Hemen her konuşmasını dikkatle izledim Nasrallah'ın, analizleri ve öngörüleri çok değerliydi. Kendisinden çok şey öğrendim. Özellikle Suriye'deki "kirli savaşa" neden müdahil olduklarına yönelik açıklamalarının, nedenlerini anlattığı konuşmaların neredeyse her kelimesi hala aklımda ve sonuna kadar haklıydı. 

Ama 7 Ekim'de Hamas'ın önderliğindeki Filistinli Direniş Örgütleri'nin saldırılarına verdiği veya veremediği destek beni şaşırttı. Alışkın olduğum netlik ve açıklık yoktu konuşmalarında. 

İlk defa "ne yapmak istedikleri"ni tam olarak anlayamadım. Şimdi anlıyorum ki, İran ile aralarında bir anlaşmazlık varmış...    

Elbette çok zor ve karmaşık bir süreçten geçiyoruz. 

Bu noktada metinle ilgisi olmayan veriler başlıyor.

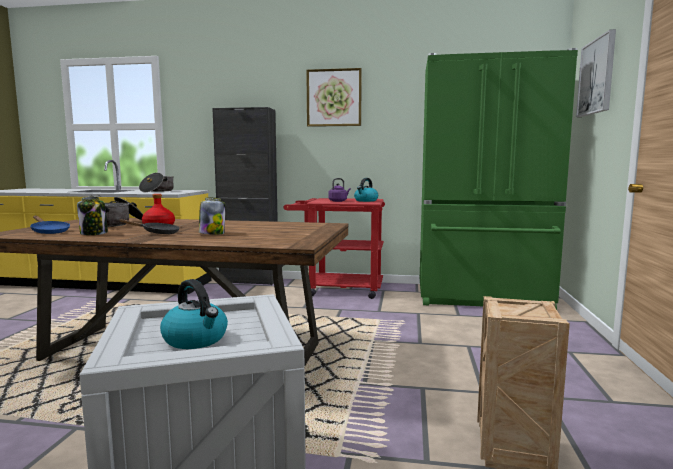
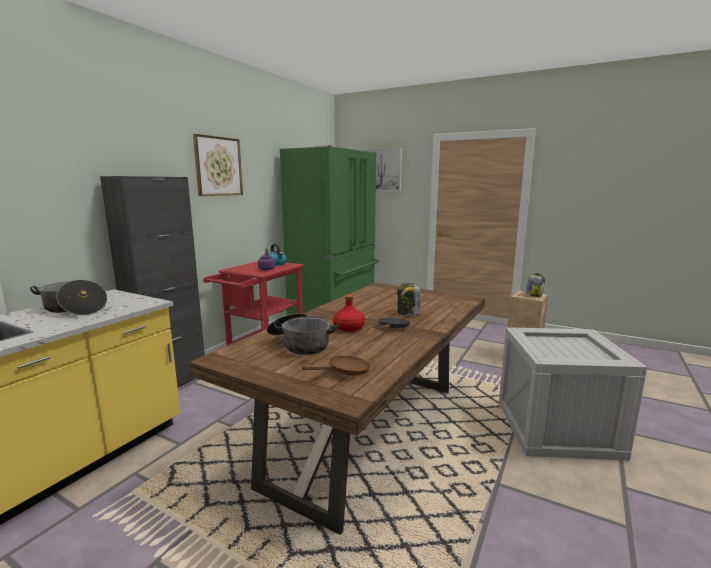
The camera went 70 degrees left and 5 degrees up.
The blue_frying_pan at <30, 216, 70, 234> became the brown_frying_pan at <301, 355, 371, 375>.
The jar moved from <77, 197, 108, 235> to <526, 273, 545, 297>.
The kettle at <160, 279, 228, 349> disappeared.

Rusya Federasyonu, Ukrayna’da 2,5 yıldır savaşmasına rağmen hala istediği sonuçlara ulaşamadı. Batı, yavaş yavaş; Rusya’nın tepkilerini ölçerek-tartarak attığı adımlarla savaşa daha çok müdahil oluyor. Ukrayna'da ve başka yerlerde yeni cepheler açıyor.

2014 yılındaki "Maydan Devrimi ( Ukrayna )"nden, hatta Putin'İn 2007 yılında Münih Güvenlik Konferansı'nda yaptığı konuşmadan sonra yazdığım yazılarda hep "yaklaşmakta olan yeni bir dünya savaşı"ndan, yeni "çatışma alanları"ndan bahsetmiştim.  

"Yeni bir dünya savaşının eşiğindeyiz" diye düşünüyordum, çünkü Batı'nın hegemonyasını genişletme çabalarına, Çin ve Rusya Federasyonu başta olmak üzere bazı ülkeler itiraz etmeye başlamışlardı. Ve BM artık işlevsiz bir organa dönüşmüştü.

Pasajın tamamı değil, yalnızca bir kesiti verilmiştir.